▶ _ЗАДАНИЯ_
A. Перечислите всех, кто появляется рядом с Акакием Акакиевичем в двух последних абзацах текста о нем (самого героя не включайте).
B. Выпишите из текста об Акакии Акакиевиче отрывок без изменений: начните с места, где стоят слова «Так иногда балуются», и остановитесь после слов «ему в щеку.».

▶ _ТЕКСТ ДЛЯ РАЗБОРА_
-------
А сейчас он идет вдоль своих ровно выписанных строк – и, как цитата из другого великого певца Петербурга, из поэмы о маленьком, задавленом стихиями человеке,- встает, прорисовывается в этом писанном мире Фальконетов монумент. И его Акакий Акакиевич мгновенно создает из инициалов «Ц» – царь, это «ц» сидит на «К» – коне, чьи верхние копыта задраны, а задние попирают извивающуюся букву «3» – змею.
Так иногда балуются любители каллиграфии, мелкие художники пера и листка бумаги, они все пишут инициалы и громоздят их по собственной прихоти, свободные на пространстве белого листа, пока не окажется, как в нашем случае, что «тяжелозвонкое скакание» раздавалось не в мыслях, что конь не буква, а обыкновенная ломовая лошадь, и ее неизвестно откуда взявшаяся морда помещается прямо на плечо Акакию Акакиевичу и напускает ноздрями целый ветер ему в щеку.
Смешон Акакий Акакиевич, когда кухарка приносит ему тарелку щей, макая большие пальцы прямо в суп, и тут же муха садится на кусочек мяса в супе, и жадность губит муху, вот уже она плывет, и ее сдувает ветром. То Акакий Акакиевич дует на ложку. Мгновение – и тарелка пуста. Мухи нет тоже. Башмачкин кротко отдувается…
И хозяйка сидит тоже, ей семьдесят лет. Поглядев на хозяйку, Акакий Акакиевич невольно отодвигается: в департаменте его намедни спрашивали, скоро ли их свадьба и больно ли хозяйка бьет его.
-------
▶ _СВЕДЕНИЯ ДЛЯ РАБОТЫ_

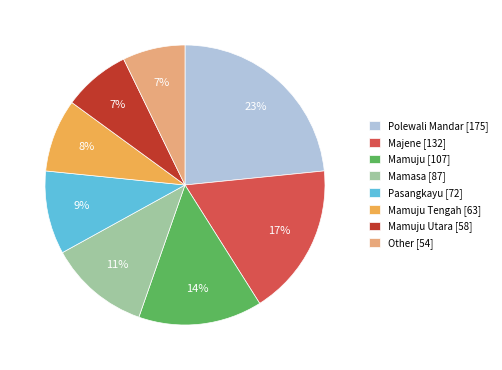

True or false: Other accounts for 1% of the total.

False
-------
▶ _ОТВЕТЫ К ЗАДАНИЯМ_
A. Кухарка, муха, хозяйка.

B.
Так иногда балуются любители каллиграфии, мелкие художники пера и листка бумаги, они все пишут инициалы и громоздят их по собственной прихоти, свободные на пространстве белого листа, пока не окажется, как в нашем случае, что «тяжелозвонкое скакание» раздавалось не в мыслях, что конь не буква, а обыкновенная ломовая лошадь, и ее неизвестно откуда взявшаяся морда помещается прямо на плечо Акакию Акакиевичу и напускает ноздрями целый ветер ему в щеку.